■ Zu lesender Text:
..............................
Angeregt durch einen Tweet von @radirrwege habe ich mir die bislang gesammelten Todesfälle im Zuge von Schienenquerungen näher angesehen. Die im folgenden besprochenen Daten finden sich als bearbeiteter Auszug aus der Gesamtliste in einer gesonderten Excel-Tabelle.
Allgemeine Daten
Bis heute (27.8.2019) sind in der Datenbank 98 Fälle gesammelt, bei denen ein Radfahrer durch die Kollision mit einer Eisen- oder Straßenbahn tödlich verwundet wurde. Somit kommen durchschnittlich ~5 % der im Straßenverkehr bei Unfällen mit Fremdbeteiligung getöteten Radfahrer durch einen Zusammenstoß mit dem Schienenverkehr ums Leben. Gut 2/3 davon betreffen Eisenbahnen, der Rest Straßenbahnen. Die Straßenbahnunfälle passierten naturgemäß ausschließlich innerorts, während unter den Eisenbahnfällen immerhin 21 vertreten sind, wo der Unfallort außerhalb von bebauten Gebieten lag.
Wie bei Kollisionsunfällen (mit Ausnahme der Rechtsabbieger) üblich, sind mehrheitlich Männer vom Tod am Bahnübergang betroffen (79:19). Das Durchschnittsalter der Getöteten liegt mit 52,6 Jahren deutlich unter dem Mittel aller gesammelten Opfer (61,3), was u.a. daran liegt, dass der Anteil Minderjähriger hier mit 14,3% dreimal so groß ist, wie im übrigen Kollektiv der Unfallhergänge. Unter Kindern und Jugendlichen ist der Tod am Bahnübergang mit einem Anteil von insgesamt 11,3% an den Kollisionen mit Fremdbeteiligung damit eine signifikante Einzelursache. Insbesondere innerhalb geschlossener Ortschaften übersteigt das Risiko für einen Todesfall bei einer Schienenquerung die Wahrscheinlichkeit für ein solches Unglück durch Rammen oder Streifen mit einem unachtsam überholenden PKW um das Zehnfache.
Technisches Versagen bei der Signalisierung oder der Schrankenmechanik wurde in keinem Fall festgestellt. In Einzelfällen ließ die Berichterstattung zunächst offen, ob die Schienenbahn oder das Fahrrad ggf. „freie Fahrt“ signalisiert bekam. Grundsätzlich muss aber die Unfallschuld ausnahmslos auf Seiten der Radfahrer vermutet werden. In zwei Fällen wurden Radfahrer außerhalb von offiziellen Gleisquerungen getötet, weil sie vermutlich im oder dicht neben dem Gleisbett entlang der Schienen unterwegs waren.
Welche Arten Sicherungen gibt es überhaupt?
..............................
■ Deine Aufgaben:
A: Fasse den Text über tödliche Radunfälle an Schienenquerungen in zwei Sätzen zusammen.
B: Stimmen die Aussagen (i), (ii) und (iii) mit dem Text über tödliche Radunfälle an Schienenquerungen überein? Antworte jeweils mit Ja oder Nein und zitiere die entscheidenden Worte.
(i) Alle Straßenbahnunfälle ereigneten sich innerhalb von Ortschaften.
(ii) Das Durchschnittsalter der an Schienenquerungen Getöteten liegt über dem Mittel aller gesammelten Opfer.
(iii) In mehreren Fällen wurde ein Versagen der Schrankenmechanik festgestellt.
C: Setze den Text über tödliche Radunfälle an Schienenquerungen nach seinem letzten Satz fort.
Die Auflistung spielt dafür keine Rolle.

■ Datensätze:
..............................
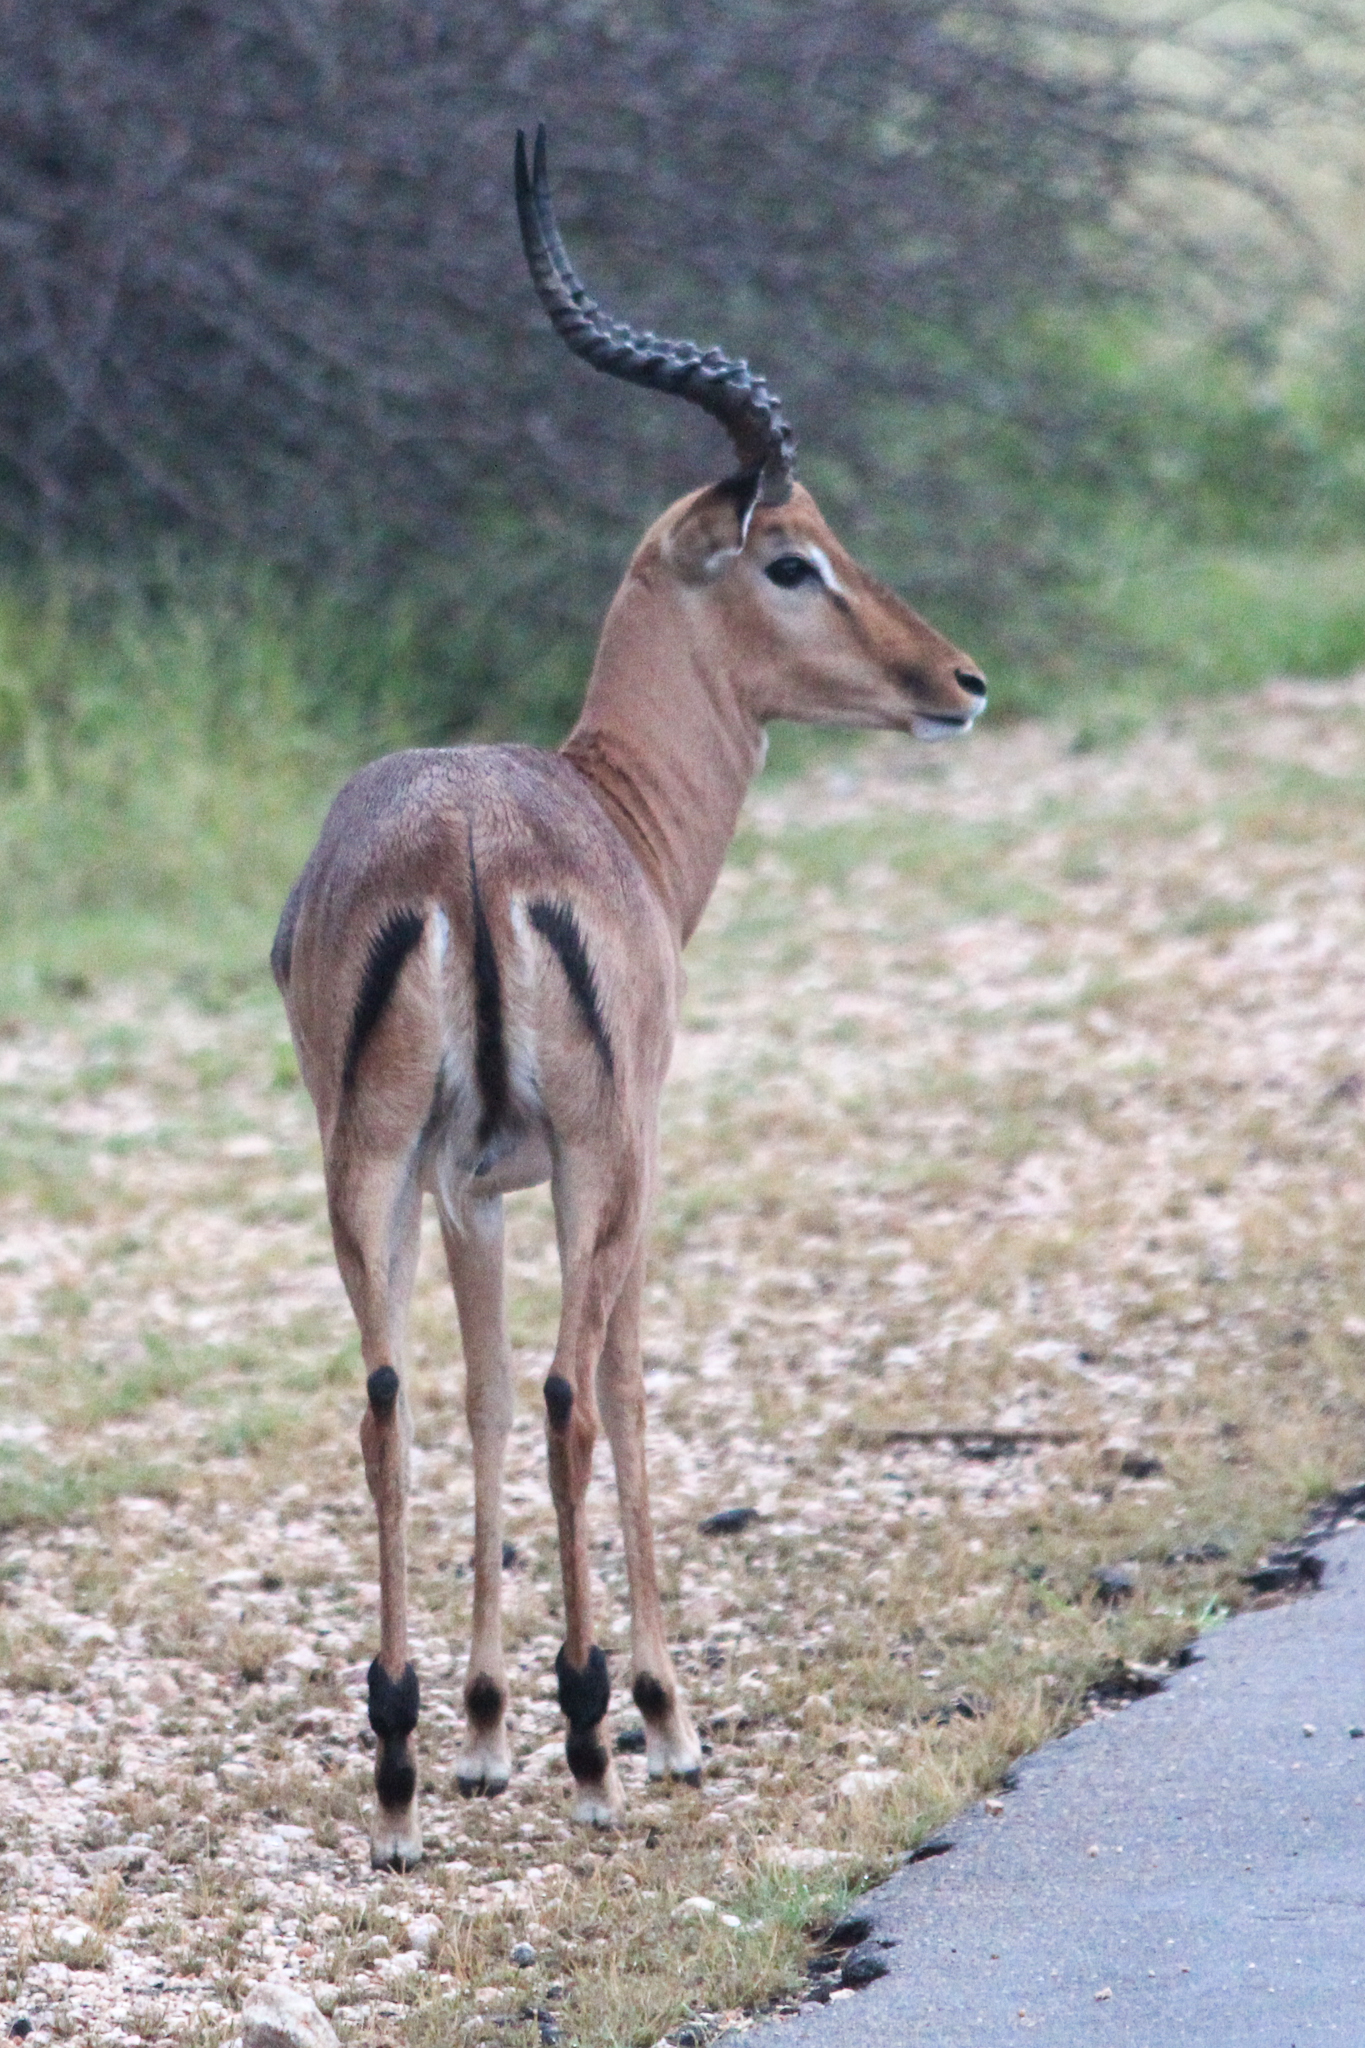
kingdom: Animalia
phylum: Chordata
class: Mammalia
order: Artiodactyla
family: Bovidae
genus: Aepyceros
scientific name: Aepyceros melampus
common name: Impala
..............................
■ Die Antworten:
A: Bis zum 27.8.2019 wurden 98 Fälle gesammelt, in denen Radfahrer bei einer Kollision mit einer Eisen- oder Straßenbahn tödlich verunglückten, wobei gut zwei Drittel davon Eisenbahnen betreffen. Betroffen sind mehrheitlich Männer und ein im Vergleich dreimal so großer Anteil Minderjähriger, und technisches Versagen bei der Signalisierung oder der Schrankenmechanik wurde in keinem Fall festgestellt.

B:
(i) Ja: „Die Straßenbahnunfälle passierten naturgemäß ausschließlich innerorts“
(ii) Nein: „Das Durchschnittsalter der Getöteten liegt mit 52,6 Jahren deutlich unter dem Mittel aller gesammelten Opfer (61,3)“
(iii) Nein: „Technisches Versagen bei der Signalisierung oder der Schrankenmechanik wurde in keinem Fall festgestellt.“

C:
Ich habe zwischen 5 verschiedenen Formen der Sicherung von Bahnübergängen unterschieden und ausgezählt:
- durchgehende Schranken
- Halbschranken
- signalgesicherte Querungen
- Drängelgitter
- Andreaskreuz und gänzlich freie Querungen
Die beiden Schrankentypen finden offenbar ausschließlich bei der Sicherung von Eisenbahnübergängen Verwendung, wobei die Halbschranke mit 33 zu 7 gegenüber der durchgehenden Sperre überwiegt. Halbschranken werden wohl bevorzugt, weil diese Form den beste Kompromiss aus Fehlervermeidung und Fehlertoleranz zu bieten scheint. Die Halbschranke lädt zwar einerseits zum Umgehen bzw Umfahren des Schrankenbalkens ein, sorgt aber andererseits wohl für größere Anhaltedisziplin als nur eine rote Ampel. Sie bietet dabei aber gleichzeitig Fahrzeugführern, die sich über das Haltsignal bei schließender Schranke hinweggesetzt haben, noch ein Schlupfloch zum Entkommen auf der anderen Schienenseite. Schranken werden häufiger als lediglich signalisierte oder ungesicherte Übergänge von schiebenden Radfahrern umgangen (10 von 40).
Den nächstgrößeren Posten an betroffenen Führungsformen stellen ampelgesicherte Übergänge dar (24, davon 7 Eisenbahn, 17 Straßenbahn), die bis auf 3 Ausnahmen allesamt innerhalb geschlossener Ortschaften liegen.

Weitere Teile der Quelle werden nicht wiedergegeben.